[HOW TO COMPLETE THIS TASK]
Among the records below, find the lines that contain "Bahas" and copy each of them.

[RECORD EXTRACTS]

▼

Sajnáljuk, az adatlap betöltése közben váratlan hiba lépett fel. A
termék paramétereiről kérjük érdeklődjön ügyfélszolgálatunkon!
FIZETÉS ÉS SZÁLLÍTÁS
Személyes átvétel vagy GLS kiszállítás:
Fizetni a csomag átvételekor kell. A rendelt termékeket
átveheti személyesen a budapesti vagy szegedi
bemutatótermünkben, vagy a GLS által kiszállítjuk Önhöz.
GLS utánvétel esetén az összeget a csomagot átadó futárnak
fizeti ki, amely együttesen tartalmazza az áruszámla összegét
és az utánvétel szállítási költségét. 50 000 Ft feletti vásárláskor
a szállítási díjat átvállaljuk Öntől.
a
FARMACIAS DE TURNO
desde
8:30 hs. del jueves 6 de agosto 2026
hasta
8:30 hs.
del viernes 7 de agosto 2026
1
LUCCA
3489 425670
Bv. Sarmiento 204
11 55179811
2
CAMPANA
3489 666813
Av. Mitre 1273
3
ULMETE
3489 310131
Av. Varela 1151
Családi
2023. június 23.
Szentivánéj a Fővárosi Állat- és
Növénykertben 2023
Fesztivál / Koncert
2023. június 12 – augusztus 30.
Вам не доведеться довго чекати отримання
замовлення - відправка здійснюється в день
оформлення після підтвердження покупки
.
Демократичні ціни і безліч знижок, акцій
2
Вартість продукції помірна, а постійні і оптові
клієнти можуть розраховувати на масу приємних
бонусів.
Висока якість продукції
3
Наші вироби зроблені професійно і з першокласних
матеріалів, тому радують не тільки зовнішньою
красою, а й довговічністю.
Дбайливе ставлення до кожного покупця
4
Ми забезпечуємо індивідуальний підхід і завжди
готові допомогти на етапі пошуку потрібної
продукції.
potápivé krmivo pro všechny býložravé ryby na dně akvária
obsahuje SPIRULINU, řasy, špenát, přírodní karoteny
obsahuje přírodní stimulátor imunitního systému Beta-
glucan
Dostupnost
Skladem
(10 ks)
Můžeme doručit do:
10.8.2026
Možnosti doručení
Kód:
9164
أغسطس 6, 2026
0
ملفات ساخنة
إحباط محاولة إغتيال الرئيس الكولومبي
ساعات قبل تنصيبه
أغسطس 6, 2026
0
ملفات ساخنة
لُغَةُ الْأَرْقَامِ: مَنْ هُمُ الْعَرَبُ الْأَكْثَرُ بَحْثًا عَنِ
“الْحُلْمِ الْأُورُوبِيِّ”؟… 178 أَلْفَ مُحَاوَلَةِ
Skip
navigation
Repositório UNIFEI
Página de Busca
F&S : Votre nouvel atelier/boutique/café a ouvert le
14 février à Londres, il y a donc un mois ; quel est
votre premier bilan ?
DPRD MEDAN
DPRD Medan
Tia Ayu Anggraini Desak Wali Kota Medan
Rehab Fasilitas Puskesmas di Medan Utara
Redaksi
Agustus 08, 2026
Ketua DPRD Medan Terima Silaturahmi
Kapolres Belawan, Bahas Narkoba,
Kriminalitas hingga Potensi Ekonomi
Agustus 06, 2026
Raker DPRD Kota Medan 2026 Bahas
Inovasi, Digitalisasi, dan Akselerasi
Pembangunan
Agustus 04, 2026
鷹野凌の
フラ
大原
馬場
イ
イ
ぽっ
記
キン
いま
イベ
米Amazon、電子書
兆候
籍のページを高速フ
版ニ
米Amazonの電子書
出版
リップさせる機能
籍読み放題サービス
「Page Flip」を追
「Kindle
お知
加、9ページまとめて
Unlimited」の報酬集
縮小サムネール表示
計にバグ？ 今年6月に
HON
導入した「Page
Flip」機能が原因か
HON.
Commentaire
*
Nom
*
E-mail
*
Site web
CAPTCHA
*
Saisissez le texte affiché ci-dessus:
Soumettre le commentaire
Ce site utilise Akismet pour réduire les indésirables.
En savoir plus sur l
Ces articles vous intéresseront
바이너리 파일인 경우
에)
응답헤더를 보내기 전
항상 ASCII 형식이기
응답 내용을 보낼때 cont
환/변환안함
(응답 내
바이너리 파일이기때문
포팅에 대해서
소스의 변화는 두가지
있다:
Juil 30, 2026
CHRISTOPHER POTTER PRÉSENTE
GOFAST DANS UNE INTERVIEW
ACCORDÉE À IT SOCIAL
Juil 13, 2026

▲

[SOLUTION TO THIS EXERCISE]
Kapolres Belawan, Bahas Narkoba,
Raker DPRD Kota Medan 2026 Bahas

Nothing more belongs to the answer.